Pragmatik bir çıkış noktasına sahip olanlar yeni bir ideayı kolaylıkla benimserken daha eski hakikatler mümkün olduğunca az bozulmayla korunmaktadır. Yeni hakikatler bir noktadan diğerine ulaşmamıza yardımcı olan arabulucular, geçişi yumuşatanlardır. James, “Düşüncelerimiz kendi ara bulucu işlevlerini başarılı bir şekilde kullandıkça hakikat haline gelmiştir,” der. Eğer bir inanış bir yerden başka bir yere gitmemize yardımcı oluyorsa doğrudur ve “nakit değere” sahiptir. Doğruluk bir isim değil, bir fiil haline gelir.
Bu durumda pragmatizm mutlakların ıssız adası üzerinde sahile vurmuş hale gelmeksizin belirsiz bir dünyayı dolaşmaları için insanlara olanak tanıyan bir süreçtir. Pragmatizmin önyargıları dogmaları veya katı dinsel nizamları yoktur. Herhangi bir varsayım beslemez ve herhangi bir kanıtı göz önünde bulundurmaz. Eğer olgulara ihtiyacınız varsa olguları alın. “Kısacası, pragmatizm Tanrı’yı arayış alanını genişletir,” der James. “Tek olası hakikatin sınaması bizi yönlendirmede en iyi şekilde işe yarayan şeydir.”
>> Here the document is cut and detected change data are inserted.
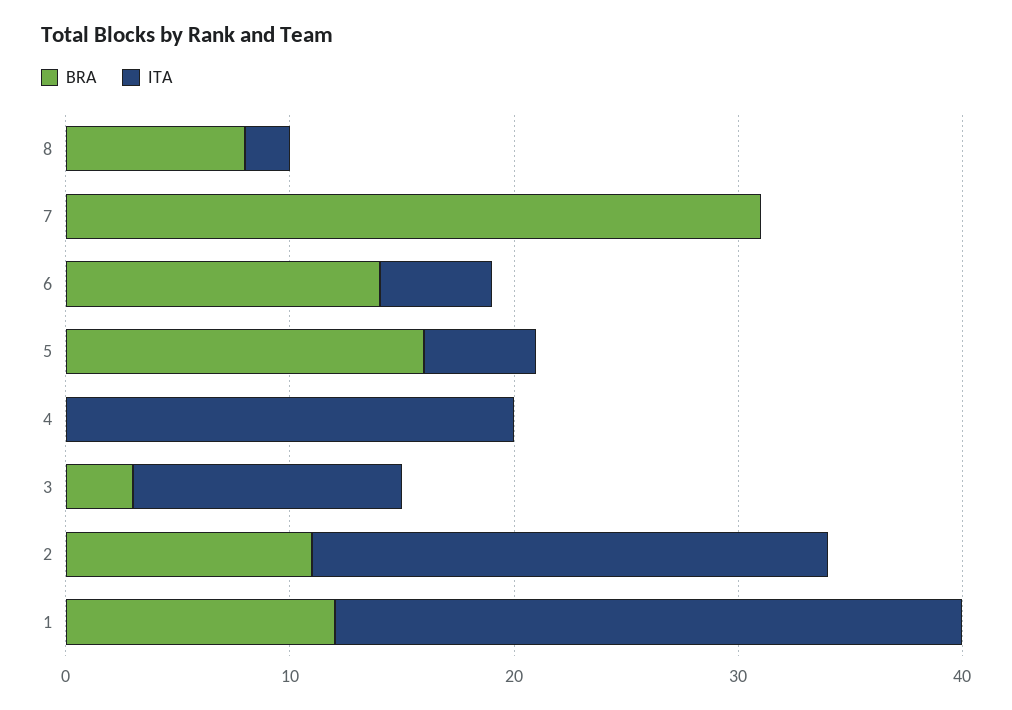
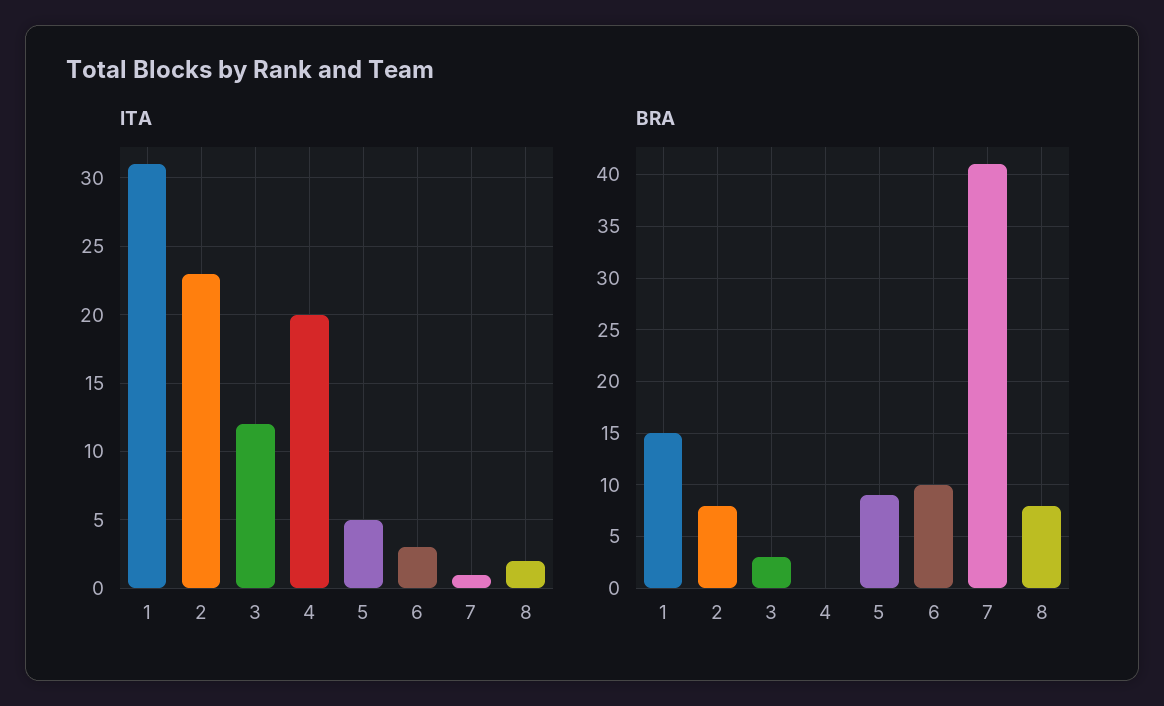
  {
    "BRA": {
      "8": 8,
-     "7": 31,
+     "7": 41,
-     "6": 14,
+     "6": 10,
-     "5": 16,
+     "5": 9,
      "4": 0,
      "3": 3,
-     "2": 11,
+     "2": 8,
-     "1": 12
+     "1": 15
    },
    "ITA": {
      "8": 2,
-     "7": 0,
+     "7": 1,
-     "6": 5,
+     "6": 3,
      "5": 5,
      "4": 20,
      "3": 12,
      "2": 23,
-     "1": 28
+     "1": 31
    }
  }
Pragmatizm felsefesi ile Charlie’nn akılcı bir şekilde eylemde bulunmak için ahlaki zorunluluğu arasında nasıl bağlantı kurarız? Aslında William James de aynı soruyla boğuşmuştur. Lowell’de bulunan Massachuttes Üniversitesi’nde felsefe profesörü olan John Kaag’a göre, James’in pragmatizmi görgücülük ve akılcılık arasındaki farklılıklara köprü işlevinde bulunmakla kalmaz, ayrıca akılcılık ile pragmatizmin kendisi arasında ilişki kurmaya yarar.
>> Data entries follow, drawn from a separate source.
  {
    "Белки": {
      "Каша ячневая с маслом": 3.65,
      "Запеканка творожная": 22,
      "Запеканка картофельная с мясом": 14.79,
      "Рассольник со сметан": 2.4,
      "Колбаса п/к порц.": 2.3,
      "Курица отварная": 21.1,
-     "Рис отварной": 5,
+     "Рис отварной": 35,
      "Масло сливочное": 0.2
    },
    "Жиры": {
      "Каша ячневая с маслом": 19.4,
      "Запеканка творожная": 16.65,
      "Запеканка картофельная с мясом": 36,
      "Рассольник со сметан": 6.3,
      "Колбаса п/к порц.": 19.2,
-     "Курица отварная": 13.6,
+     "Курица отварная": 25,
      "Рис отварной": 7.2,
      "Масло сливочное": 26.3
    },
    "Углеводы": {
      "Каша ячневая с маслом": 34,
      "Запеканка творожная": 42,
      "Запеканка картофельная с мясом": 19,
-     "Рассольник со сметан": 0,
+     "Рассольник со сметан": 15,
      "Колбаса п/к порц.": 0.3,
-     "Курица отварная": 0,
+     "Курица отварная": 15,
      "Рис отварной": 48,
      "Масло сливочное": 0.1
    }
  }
Kaag bize Amerikan pragmatizm felsefesinin “ağaçlar üzerine odaklanmış düşünürler ve yalnızca ormanı görenler arasında, birbiriyle rekabet eden kurumsal ekoller arasında uzlaşmayı hedefleyerek felsefi bir orta noktayı temsil ettiğini” anlatır. Ve James’in her ikisini de görmek istediğine inanır. Kaag, hayatının son yıllarını birbiriyle rekabet halindeki iki düşünce ekolü olan akılcılar ve görgücülerin idealarını sentezleyerek geçirmiş olan Immanuel Kant ile James’i karşılaştırır. James, kendi adına, akılcıları ” yumuşak huylu” ve görgücüleri “katı düşünceli” diye adlandırmıştır ve etik veya bilimsel olsun ya da olmasın hiçbirinin ötekinin deneyimlerini tanıdığının görülmemesinden kaygılanmıştır. Ona göre kişinin kendi anlayışının oluşmasında etik veya bilimsel olup olmadığı merkezi öneme sahiptir.
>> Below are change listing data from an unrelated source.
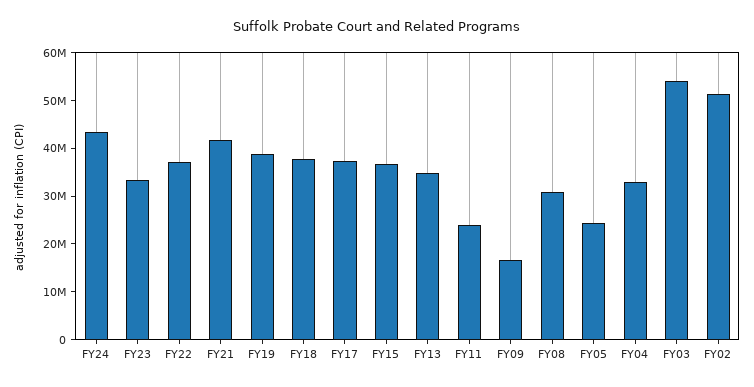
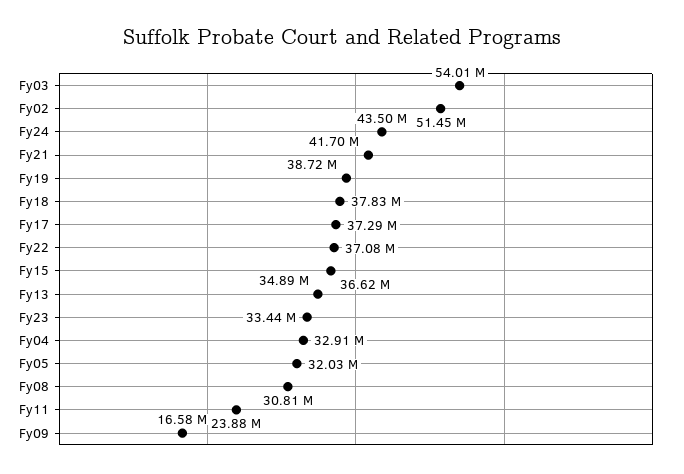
  {
    "FY24": 43500000,
    "FY23": 33440000,
    "FY22": 37080000,
    "FY21": 41700000,
    "FY19": 38720000,
    "FY18": 37830000,
    "FY17": 37290000,
    "FY15": 36620000,
    "FY13": 34890000,
    "FY11": 23880000,
    "FY09": 16580000,
    "FY08": 30810000,
-   "FY05": 24000000,
+   "FY05": 32030000,
    "FY04": 32910000,
    "FY03": 54010000,
    "FY02": 51450000
  }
Bu durumda, James’in pragmatizmi katı düşünceli biliminsanı ve yumuşak huylu idealist arasında bir köprü sağlanmasına yardımcı olan bir Kantcı form idi. Kaag’a göre, James bu bakımdan “Kant’ın artıklarını toplamıştı.”
Miller Değerleme Ortaklığı’nın kurucusu ve başyatırım yetkilisi ve Legg Mason Değerleme Vakfı’nın eski portföy yöneticisi Bill Miller akılcılık ve pragmatizm hakkında uzun süreli ve sıkı düşüncelere sahiptir. “Değer Yatırımı Evrimi” başlıklı bir sonraki bölümde Miller ile bir kez daha bir araya geleceğiz. Kendisi, katı bir tanımlama şeklinde, bir pragmatist olmaksızın bir akılcı olmanın olanaklılığını ve zorunlu bir şekilde akılcı olmaksızın pragmatik olmanın olanaklılığını ortaya koyar. Ancak uygulamada iki felsefi yaklaşımın birbirinden ayrılmaz bir şekilde bağlantılı olduğuna sıkı sıkıya inanır. “İşe yarayan şeyi yapmak, pragmatik olmak, akılcı olmaktır,” diye açıklar. “Akılcı mantığını talep ettiği şeyin soyut bir teorisiyle bağlı olmayı zorunlu kılmaz fakat gerçek dünyada işe yarayan şeyle bağlı olmayı zorunlu kılar.”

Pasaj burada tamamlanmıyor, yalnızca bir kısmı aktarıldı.